Israeli spyware company NSO Group has temporarily blocked several government clients around the world from using its technology as the company investigates their possible misuse, a company employee told NPR on Thursday.
The suspensions are in response to an investigation by the Pegasus Project, a consortium of media outlets that reported the company’s Pegasus spyware was linked to hacks and potential surveillance of telephones of people including journalists, human rights activists and heads of state.
The company has been under scrutiny in the wake of the reports. The Israeli government has also faced pressure since it regulates the sale of spyware technology to other countries. Now the company says it has suspended some clients’ access to its technology.
“There is an investigation into some clients. Some of those clients have been temporarily suspended,” said the source in the company, who spoke to NPR on condition of anonymity because company policy states that NSO “will no longer be responding to media inquiries on this matter and it will not play along with the vicious and slanderous campaign.”
Israeli officials visited NSO’s office in Herzliya, near Tel Aviv, Wednesday, “in order to assess the allegations raised in regards to the company,” the defense ministry said in a statement. The NSO employee said the company was cooperating fully with the probe and sought to prove to Israeli officials that the people named in the media reports were not Pegasus targets.
The company employee would not name or quantify the government agencies — or their countries — that NSO has recently suspended from using its spyware, asserting that Israeli defense regulations prohibit the company from identifying its clients.

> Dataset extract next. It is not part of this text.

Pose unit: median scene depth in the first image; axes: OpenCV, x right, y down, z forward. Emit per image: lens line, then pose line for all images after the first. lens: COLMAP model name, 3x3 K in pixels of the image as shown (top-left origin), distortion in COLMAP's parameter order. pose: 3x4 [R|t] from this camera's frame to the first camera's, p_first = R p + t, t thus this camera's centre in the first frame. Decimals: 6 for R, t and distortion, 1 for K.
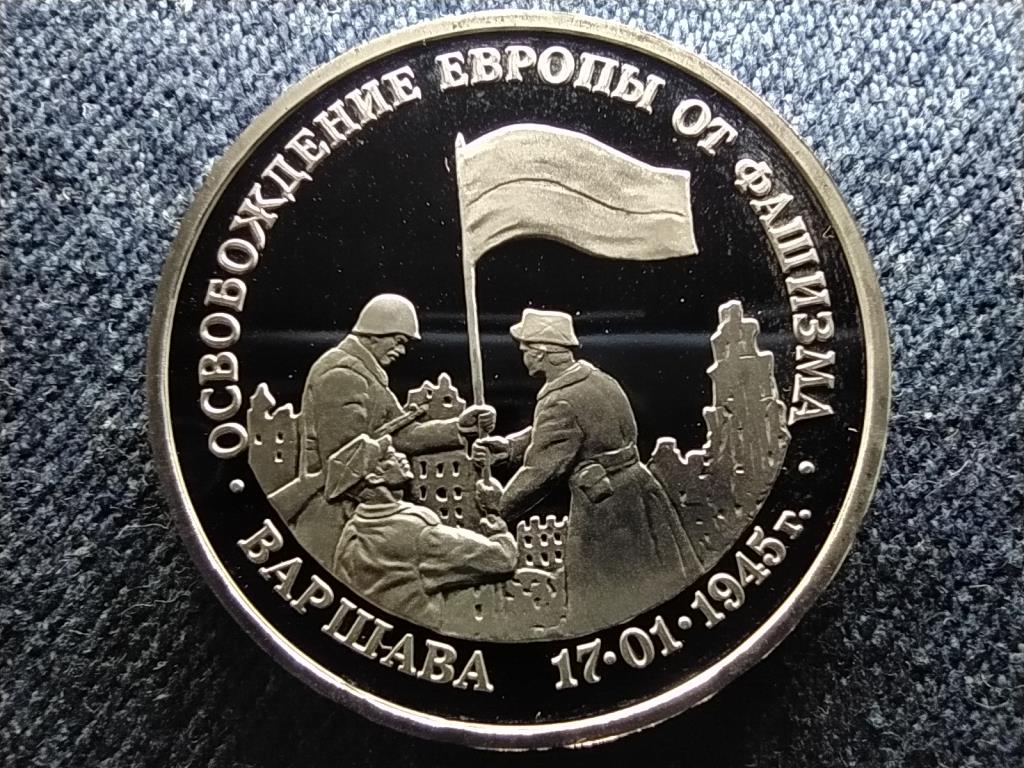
lens RADIAL K [[653.9, 0, 516.5], [0, 653.9, 379.7], [0, 0, 1]] dist [0.038125, -0.027599]
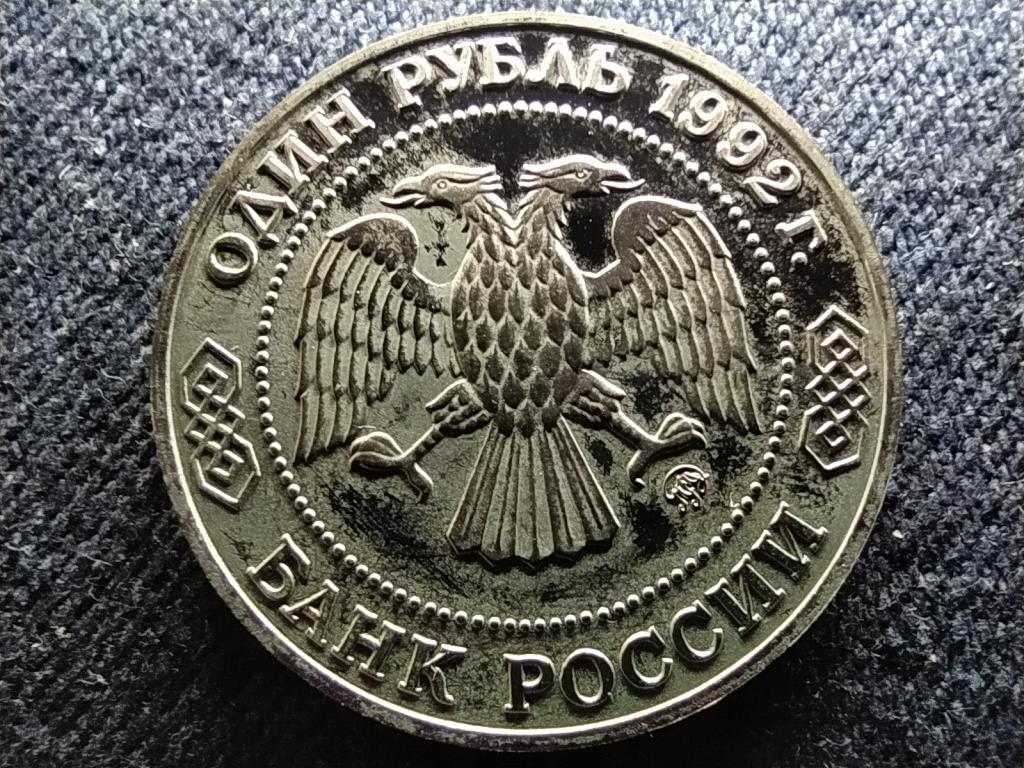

NSO says it has 60 customers in 40 countries, all of them intelligence agencies, law enforcement bodies and militaries. It says in recent years, before the media reports, it blocked its software from five governmental agencies, including two in the past year, after finding evidence of misuse. The Washington Post reported the clients suspended include Saudi Arabia, Dubai in the United Arab Emirates and some public agencies in Mexico.
The company says it only sells its spyware to countries for the purpose of fighting terrorism and crime, but the recent reports claim NSO dealt with countries known to engage in surveillance of their citizens and that dozens of smartphones were found to be infected with its spyware.
NSO’s ongoing internal investigation checked some of the telephone numbers of people that NSO’s clients reportedly marked as potential targets. “Almost everything we checked, we found no connection to Pegasus,” the employee said, declining to elaborate on potential misuse NSO may have uncovered.
The media consortium reported French President Emmanuel Macron’s phone was listed as a potential target for surveillance by Morocco and the fiancée of slain Saudi journalist Jamal Khashoggi was penetrated with NSO’s Pegasus spyware. The NSO employee said the company’s investigation found neither was infiltrated with Pegasus.
Nearly three weeks before Pegasus Project stories were published, NSO released its first report outlining its policies on combating misuse of its technology and protecting human rights. It cites a new procedure adopted last year to investigate allegations of potential software misuse.
Shmuel Sunray, who serves as general counsel to NSO Group, said the intense scrutiny facing the company was unfair considering its own vetting efforts.
“What we are doing is, what I think today is, the best standard that can be done,” Sunray told NPR. “We’re on the one hand, I think, the world leaders in our human rights compliance, and the other hand we’re the poster child of human rights abuse.”